*Given records*
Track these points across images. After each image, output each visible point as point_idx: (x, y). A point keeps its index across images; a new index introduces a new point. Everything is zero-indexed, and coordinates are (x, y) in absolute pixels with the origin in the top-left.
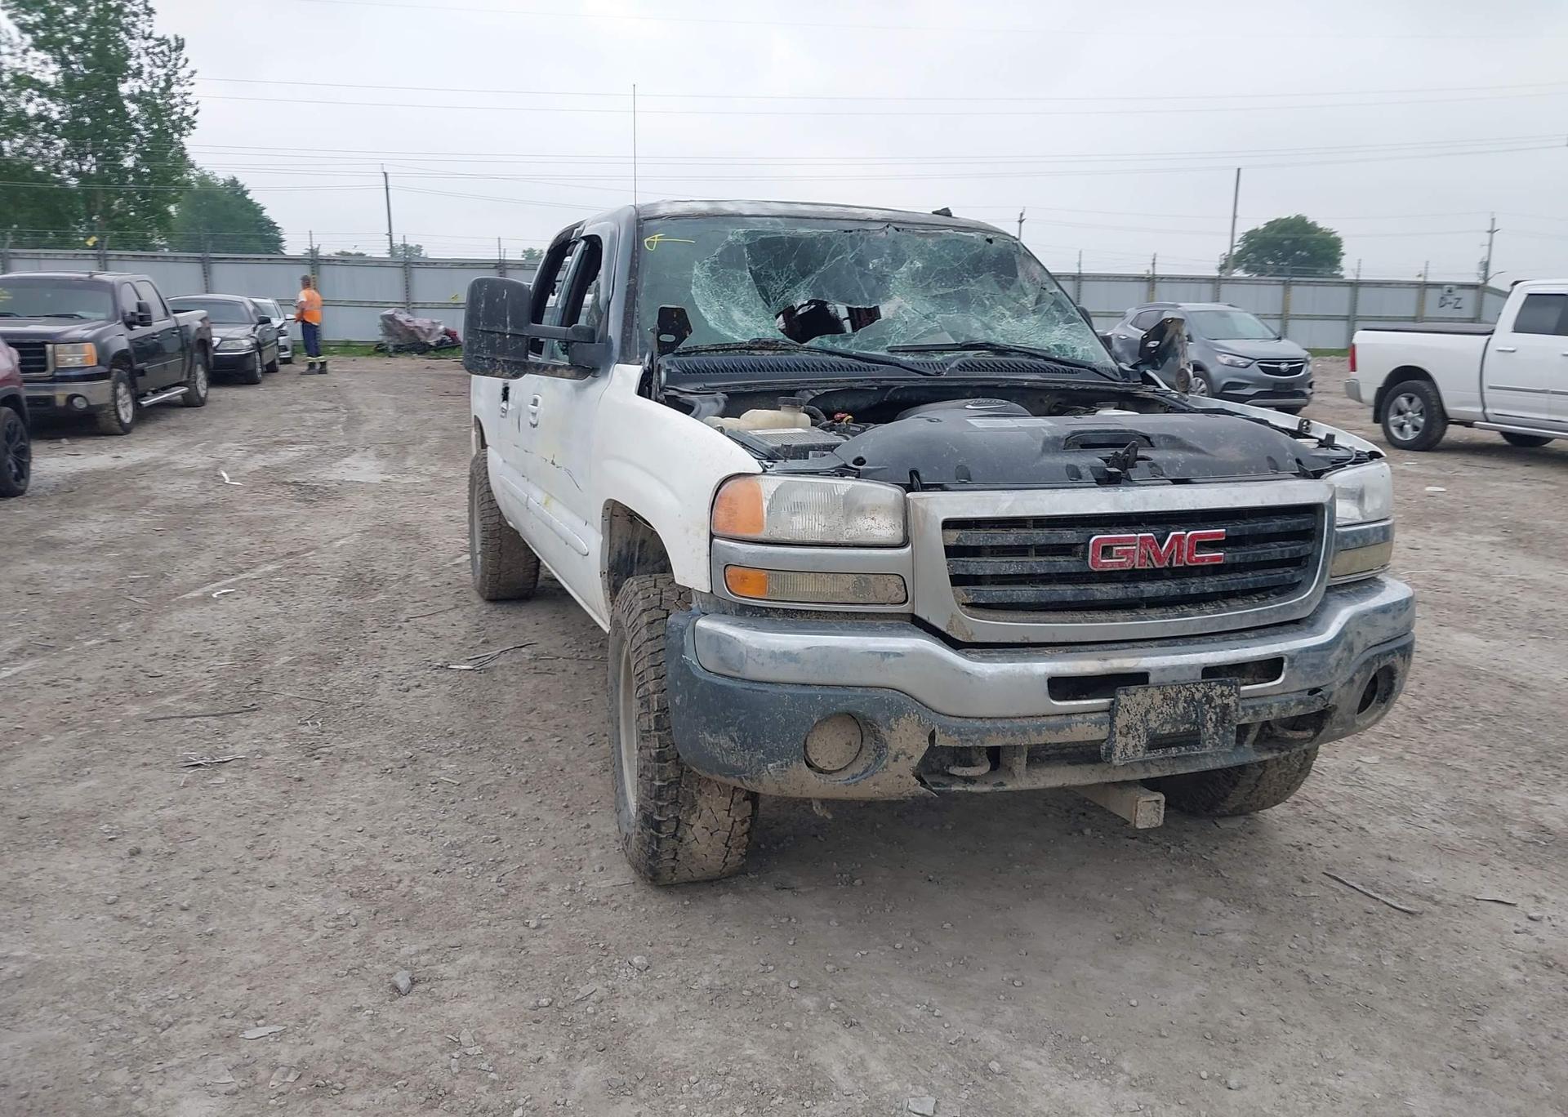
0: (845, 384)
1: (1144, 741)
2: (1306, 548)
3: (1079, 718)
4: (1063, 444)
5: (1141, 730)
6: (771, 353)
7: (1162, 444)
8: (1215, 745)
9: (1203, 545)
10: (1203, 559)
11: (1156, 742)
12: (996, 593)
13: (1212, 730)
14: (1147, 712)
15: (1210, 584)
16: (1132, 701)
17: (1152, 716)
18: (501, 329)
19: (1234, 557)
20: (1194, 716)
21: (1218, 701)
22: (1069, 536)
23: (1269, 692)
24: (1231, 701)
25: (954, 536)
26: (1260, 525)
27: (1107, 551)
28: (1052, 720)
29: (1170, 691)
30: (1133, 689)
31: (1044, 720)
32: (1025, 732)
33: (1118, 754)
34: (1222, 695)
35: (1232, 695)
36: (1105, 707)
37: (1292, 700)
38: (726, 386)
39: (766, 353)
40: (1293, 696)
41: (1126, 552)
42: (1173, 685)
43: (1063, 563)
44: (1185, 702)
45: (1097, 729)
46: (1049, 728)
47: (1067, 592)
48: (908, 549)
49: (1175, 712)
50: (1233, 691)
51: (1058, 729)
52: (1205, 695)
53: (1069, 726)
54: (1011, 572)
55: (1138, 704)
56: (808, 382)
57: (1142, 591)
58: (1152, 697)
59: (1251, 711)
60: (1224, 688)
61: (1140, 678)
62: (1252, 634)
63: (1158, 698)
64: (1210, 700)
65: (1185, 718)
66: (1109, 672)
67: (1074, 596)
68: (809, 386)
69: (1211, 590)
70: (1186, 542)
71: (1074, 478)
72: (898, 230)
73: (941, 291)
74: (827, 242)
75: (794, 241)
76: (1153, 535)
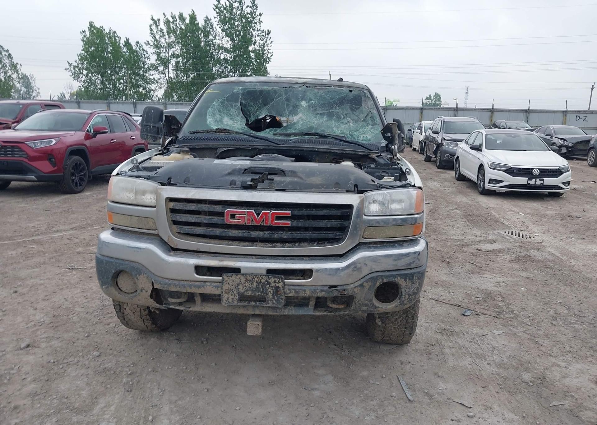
1: (237, 297)
2: (345, 223)
3: (208, 284)
4: (242, 172)
5: (235, 292)
6: (223, 134)
7: (290, 174)
8: (273, 303)
9: (279, 218)
10: (279, 223)
11: (243, 298)
12: (188, 229)
13: (271, 297)
14: (238, 285)
15: (285, 235)
16: (232, 279)
17: (240, 287)
18: (149, 124)
19: (298, 224)
20: (262, 289)
21: (274, 285)
22: (218, 208)
23: (303, 284)
24: (280, 285)
25: (172, 205)
26: (314, 212)
27: (233, 216)
28: (197, 283)
29: (249, 277)
30: (230, 274)
31: (193, 283)
32: (184, 287)
33: (224, 301)
34: (275, 282)
35: (280, 283)
36: (221, 281)
37: (318, 289)
38: (190, 145)
39: (221, 134)
40: (319, 288)
41: (241, 217)
42: (252, 276)
43: (216, 220)
44: (257, 282)
45: (216, 289)
46: (195, 286)
47: (218, 231)
48: (155, 208)
49: (252, 287)
50: (281, 281)
51: (199, 287)
52: (266, 281)
53: (203, 286)
54: (193, 221)
55: (233, 281)
57: (251, 235)
58: (240, 278)
59: (294, 291)
60: (276, 279)
61: (236, 271)
62: (307, 258)
63: (243, 280)
64: (269, 284)
65: (257, 289)
66: (222, 266)
67: (220, 233)
69: (285, 237)
70: (270, 216)
71: (232, 186)
72: (307, 87)
73: (321, 112)
74: (275, 92)
75: (261, 92)
76: (253, 211)
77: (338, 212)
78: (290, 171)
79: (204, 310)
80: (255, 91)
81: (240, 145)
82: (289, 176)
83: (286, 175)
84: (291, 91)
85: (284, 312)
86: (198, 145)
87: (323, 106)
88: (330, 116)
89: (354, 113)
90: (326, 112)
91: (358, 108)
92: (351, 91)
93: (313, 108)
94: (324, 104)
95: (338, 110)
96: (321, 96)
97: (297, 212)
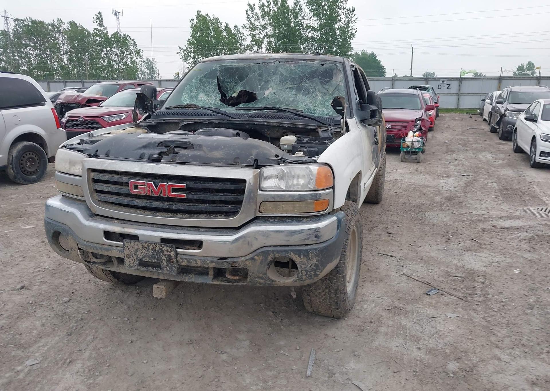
0: (194, 121)
1: (137, 262)
2: (239, 197)
3: (114, 248)
4: (157, 145)
5: (135, 258)
7: (198, 148)
8: (168, 271)
9: (175, 190)
10: (175, 195)
11: (142, 263)
12: (104, 197)
13: (165, 264)
14: (137, 251)
15: (182, 206)
16: (131, 245)
17: (139, 253)
19: (193, 196)
20: (157, 257)
21: (166, 253)
22: (125, 179)
23: (194, 254)
24: (172, 254)
25: (92, 175)
26: (208, 185)
27: (136, 187)
28: (106, 247)
29: (145, 244)
30: (129, 241)
31: (103, 246)
32: (97, 249)
33: (127, 265)
34: (167, 251)
35: (172, 251)
36: (122, 246)
37: (208, 260)
39: (190, 109)
40: (209, 258)
41: (142, 188)
42: (148, 243)
43: (123, 189)
44: (152, 250)
45: (120, 253)
46: (105, 249)
47: (125, 200)
48: (81, 178)
49: (149, 254)
50: (172, 250)
51: (107, 250)
52: (160, 249)
53: (110, 250)
54: (106, 190)
55: (132, 247)
56: (184, 119)
57: (152, 205)
58: (137, 245)
59: (186, 261)
60: (168, 248)
61: (135, 238)
62: (203, 230)
63: (140, 247)
64: (162, 252)
65: (153, 256)
66: (123, 233)
67: (128, 202)
68: (184, 121)
69: (183, 208)
70: (166, 187)
71: (141, 158)
72: (279, 62)
73: (290, 86)
74: (249, 68)
75: (237, 68)
76: (152, 183)
77: (232, 187)
78: (198, 145)
79: (119, 271)
80: (232, 68)
81: (198, 119)
82: (197, 150)
83: (195, 149)
84: (264, 66)
85: (185, 279)
86: (164, 120)
87: (293, 80)
88: (299, 89)
89: (324, 86)
90: (295, 86)
91: (329, 81)
92: (322, 65)
93: (283, 82)
94: (294, 78)
95: (308, 84)
96: (292, 70)
97: (192, 185)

*Your instructions*
Copy out the lines above exactly, beginning at the one that contains "36: (1105, 707)" and ending at the one that contains "62: (1252, 634)".

*Response to this task*
36: (1105, 707)
37: (1292, 700)
38: (726, 386)
39: (766, 353)
40: (1293, 696)
41: (1126, 552)
42: (1173, 685)
43: (1063, 563)
44: (1185, 702)
45: (1097, 729)
46: (1049, 728)
47: (1067, 592)
48: (908, 549)
49: (1175, 712)
50: (1233, 691)
51: (1058, 729)
52: (1205, 695)
53: (1069, 726)
54: (1011, 572)
55: (1138, 704)
56: (808, 382)
57: (1142, 591)
58: (1152, 697)
59: (1251, 711)
60: (1224, 688)
61: (1140, 678)
62: (1252, 634)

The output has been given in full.